The Arts

Hanky Panky

Manufactured in 1949 by the Hermann Handkerchief Company, this pocket map won’t be much help in navigating roads, but it highlights the cities, industries, and recreational activities of the Great Lakes region. Most of the UW’s handkerchiefs were collected by former professor Josephine Pollock, who was a hanky historian as well as an influential figure in home economics in Wisconsin. Courtesy of the Helen Louise Allen Textile Collection.

You may think it’s funny, when your nose is runny, but it’s snot — unless, that is, you’re visiting the Helen Louise Allen Textile Collection (HLATC) and its novelty handkerchief holdings.

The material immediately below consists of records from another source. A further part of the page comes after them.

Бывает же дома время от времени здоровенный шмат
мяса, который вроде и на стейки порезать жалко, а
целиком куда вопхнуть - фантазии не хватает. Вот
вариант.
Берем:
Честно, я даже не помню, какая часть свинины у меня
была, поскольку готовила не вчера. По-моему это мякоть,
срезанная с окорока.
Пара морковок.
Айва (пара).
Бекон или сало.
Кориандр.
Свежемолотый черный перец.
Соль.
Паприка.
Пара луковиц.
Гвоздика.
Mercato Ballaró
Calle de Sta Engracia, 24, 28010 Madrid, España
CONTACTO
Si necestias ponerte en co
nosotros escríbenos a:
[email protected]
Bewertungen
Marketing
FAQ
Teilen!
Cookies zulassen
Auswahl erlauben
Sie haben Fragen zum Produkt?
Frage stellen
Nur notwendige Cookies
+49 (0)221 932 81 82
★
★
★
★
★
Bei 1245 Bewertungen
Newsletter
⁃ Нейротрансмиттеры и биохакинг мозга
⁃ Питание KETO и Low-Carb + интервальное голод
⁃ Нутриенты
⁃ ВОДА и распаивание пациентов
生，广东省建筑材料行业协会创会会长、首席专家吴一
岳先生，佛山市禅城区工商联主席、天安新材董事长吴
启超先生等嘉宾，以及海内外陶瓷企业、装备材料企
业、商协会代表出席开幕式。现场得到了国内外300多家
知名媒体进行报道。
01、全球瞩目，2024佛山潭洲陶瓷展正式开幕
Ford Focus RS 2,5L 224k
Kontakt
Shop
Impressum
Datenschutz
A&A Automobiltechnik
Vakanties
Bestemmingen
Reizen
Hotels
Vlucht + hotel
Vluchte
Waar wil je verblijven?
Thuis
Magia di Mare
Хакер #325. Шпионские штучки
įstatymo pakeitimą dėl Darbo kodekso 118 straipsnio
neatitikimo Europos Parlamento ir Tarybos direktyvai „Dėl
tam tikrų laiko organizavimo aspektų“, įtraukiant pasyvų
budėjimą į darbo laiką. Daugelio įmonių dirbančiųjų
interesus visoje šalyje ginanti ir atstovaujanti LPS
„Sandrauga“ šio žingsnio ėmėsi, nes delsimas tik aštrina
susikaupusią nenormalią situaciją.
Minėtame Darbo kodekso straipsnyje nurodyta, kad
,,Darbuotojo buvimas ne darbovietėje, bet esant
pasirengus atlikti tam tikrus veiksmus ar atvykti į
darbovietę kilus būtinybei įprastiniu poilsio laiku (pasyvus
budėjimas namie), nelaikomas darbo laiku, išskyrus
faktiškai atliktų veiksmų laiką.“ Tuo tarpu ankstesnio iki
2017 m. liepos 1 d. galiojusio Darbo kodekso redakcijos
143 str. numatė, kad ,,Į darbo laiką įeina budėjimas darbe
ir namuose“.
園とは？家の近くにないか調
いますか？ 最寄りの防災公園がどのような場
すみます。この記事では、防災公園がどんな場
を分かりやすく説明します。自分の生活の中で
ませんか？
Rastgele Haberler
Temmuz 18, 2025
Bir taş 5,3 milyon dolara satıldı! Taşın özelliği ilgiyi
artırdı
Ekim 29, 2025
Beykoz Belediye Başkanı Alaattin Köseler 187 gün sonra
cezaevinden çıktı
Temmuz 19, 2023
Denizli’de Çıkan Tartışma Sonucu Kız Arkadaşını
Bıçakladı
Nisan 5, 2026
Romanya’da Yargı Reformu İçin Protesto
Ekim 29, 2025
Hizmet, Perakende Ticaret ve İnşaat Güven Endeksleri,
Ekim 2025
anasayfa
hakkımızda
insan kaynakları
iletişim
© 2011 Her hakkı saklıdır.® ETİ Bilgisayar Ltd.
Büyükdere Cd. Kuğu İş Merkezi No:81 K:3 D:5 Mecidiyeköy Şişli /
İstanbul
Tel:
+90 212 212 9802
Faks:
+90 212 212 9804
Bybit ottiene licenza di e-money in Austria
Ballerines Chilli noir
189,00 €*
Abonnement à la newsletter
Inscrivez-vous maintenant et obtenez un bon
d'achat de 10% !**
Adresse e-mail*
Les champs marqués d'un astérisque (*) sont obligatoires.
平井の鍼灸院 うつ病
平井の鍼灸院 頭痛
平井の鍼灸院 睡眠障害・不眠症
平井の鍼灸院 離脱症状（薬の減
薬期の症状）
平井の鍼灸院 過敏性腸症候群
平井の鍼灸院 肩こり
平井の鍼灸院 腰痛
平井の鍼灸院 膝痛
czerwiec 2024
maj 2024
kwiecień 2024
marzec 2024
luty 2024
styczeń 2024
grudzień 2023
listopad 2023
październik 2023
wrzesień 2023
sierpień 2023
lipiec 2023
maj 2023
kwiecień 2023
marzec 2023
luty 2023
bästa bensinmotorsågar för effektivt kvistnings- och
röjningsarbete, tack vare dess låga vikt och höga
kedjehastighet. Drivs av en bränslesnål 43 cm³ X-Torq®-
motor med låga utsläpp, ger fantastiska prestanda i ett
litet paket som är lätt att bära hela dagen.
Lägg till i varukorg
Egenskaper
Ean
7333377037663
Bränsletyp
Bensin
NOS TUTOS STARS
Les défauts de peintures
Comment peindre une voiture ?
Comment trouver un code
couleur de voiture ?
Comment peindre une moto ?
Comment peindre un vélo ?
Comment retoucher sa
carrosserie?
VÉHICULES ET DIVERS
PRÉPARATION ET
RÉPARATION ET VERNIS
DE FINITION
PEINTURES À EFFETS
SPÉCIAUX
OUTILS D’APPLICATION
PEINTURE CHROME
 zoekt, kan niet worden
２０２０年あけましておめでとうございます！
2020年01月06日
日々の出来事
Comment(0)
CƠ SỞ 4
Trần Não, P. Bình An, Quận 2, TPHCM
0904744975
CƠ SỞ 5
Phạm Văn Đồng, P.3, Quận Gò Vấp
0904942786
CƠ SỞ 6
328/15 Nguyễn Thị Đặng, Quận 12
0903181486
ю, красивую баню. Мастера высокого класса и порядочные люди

Part of the School of Human Ecology’s Center for Integrative Design, the HLATC holds around 13,000 pieces, of which nearly 1,100 are hankies. But only forty-one of those are novelty handkerchiefs, created as souvenirs, party games, historical mementos, or humorous gifts.

Most of the handkerchiefs were donated to the university twenty years ago by Josephine Pollock, longtime home economics professor, UW-Extension education specialist, and author of Handkerchiefs and History. And while they may seem like nothing more than pocket oddities, the nose-rags present insight into the culture of the twentieth century: jokes, maps, election slogans, sports cars, and more. They’ve been included in several exhibitions, including Political Textiles and Nothing to Sneeze At (an all-hanky exhibit).

In October, the Helen Louise Allen Textile Collection moved into Nancy Nicholas Hall (a newly opened, expanded renovation of the Human Ecology building). But you don’t have to come to Madison to see the novelty handkerchiefs. They’re included in a digital collection, which can be found online.